## What you should do
Provide the number of lines in the entries below containing "notice", with no further words.

Stored items from a collection:
--------

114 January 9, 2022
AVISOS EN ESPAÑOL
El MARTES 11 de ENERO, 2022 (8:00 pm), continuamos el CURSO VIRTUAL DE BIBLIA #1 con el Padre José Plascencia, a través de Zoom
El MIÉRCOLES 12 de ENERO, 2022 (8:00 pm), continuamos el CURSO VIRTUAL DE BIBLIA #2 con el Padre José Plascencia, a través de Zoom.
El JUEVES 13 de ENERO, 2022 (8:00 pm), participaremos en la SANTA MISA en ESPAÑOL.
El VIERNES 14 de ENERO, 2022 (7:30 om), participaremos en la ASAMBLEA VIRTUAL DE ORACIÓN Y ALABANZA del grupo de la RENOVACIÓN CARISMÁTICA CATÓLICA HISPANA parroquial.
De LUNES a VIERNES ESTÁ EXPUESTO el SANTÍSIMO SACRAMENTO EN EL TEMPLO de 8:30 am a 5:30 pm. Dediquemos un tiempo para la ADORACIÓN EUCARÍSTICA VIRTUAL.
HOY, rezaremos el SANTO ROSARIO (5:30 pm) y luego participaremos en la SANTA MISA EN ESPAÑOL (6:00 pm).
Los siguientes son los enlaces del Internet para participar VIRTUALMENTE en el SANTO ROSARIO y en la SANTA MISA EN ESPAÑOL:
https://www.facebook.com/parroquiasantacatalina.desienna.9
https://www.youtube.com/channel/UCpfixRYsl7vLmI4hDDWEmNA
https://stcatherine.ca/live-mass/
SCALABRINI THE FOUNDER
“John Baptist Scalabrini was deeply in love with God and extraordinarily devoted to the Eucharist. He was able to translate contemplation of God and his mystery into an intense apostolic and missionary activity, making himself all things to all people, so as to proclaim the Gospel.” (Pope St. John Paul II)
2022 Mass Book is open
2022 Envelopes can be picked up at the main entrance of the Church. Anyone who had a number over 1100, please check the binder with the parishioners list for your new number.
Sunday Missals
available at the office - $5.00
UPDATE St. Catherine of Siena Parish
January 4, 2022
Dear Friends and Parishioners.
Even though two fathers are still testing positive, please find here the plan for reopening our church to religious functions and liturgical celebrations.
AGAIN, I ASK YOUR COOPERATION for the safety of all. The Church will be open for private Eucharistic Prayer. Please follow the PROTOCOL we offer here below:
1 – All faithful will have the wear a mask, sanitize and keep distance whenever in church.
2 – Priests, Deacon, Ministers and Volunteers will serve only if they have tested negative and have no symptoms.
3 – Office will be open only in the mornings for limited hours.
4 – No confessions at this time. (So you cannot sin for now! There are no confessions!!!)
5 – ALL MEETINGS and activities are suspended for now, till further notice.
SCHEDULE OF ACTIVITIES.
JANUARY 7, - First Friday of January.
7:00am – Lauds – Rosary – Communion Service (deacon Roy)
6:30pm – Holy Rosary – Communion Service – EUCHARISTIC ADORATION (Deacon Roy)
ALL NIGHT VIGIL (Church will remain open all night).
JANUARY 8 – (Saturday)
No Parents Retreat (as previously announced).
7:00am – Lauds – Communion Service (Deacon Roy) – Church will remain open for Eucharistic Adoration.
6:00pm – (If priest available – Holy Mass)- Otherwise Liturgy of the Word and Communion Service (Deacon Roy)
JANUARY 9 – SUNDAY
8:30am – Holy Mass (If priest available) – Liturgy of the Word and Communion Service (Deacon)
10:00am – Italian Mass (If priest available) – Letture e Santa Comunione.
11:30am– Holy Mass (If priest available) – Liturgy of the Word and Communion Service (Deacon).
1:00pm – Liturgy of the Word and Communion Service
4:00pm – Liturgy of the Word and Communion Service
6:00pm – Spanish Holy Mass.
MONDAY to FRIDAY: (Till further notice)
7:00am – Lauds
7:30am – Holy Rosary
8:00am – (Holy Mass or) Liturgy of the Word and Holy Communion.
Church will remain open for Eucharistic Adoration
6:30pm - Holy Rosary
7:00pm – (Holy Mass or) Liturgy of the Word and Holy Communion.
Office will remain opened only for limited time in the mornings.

--------

## Completed exercise
2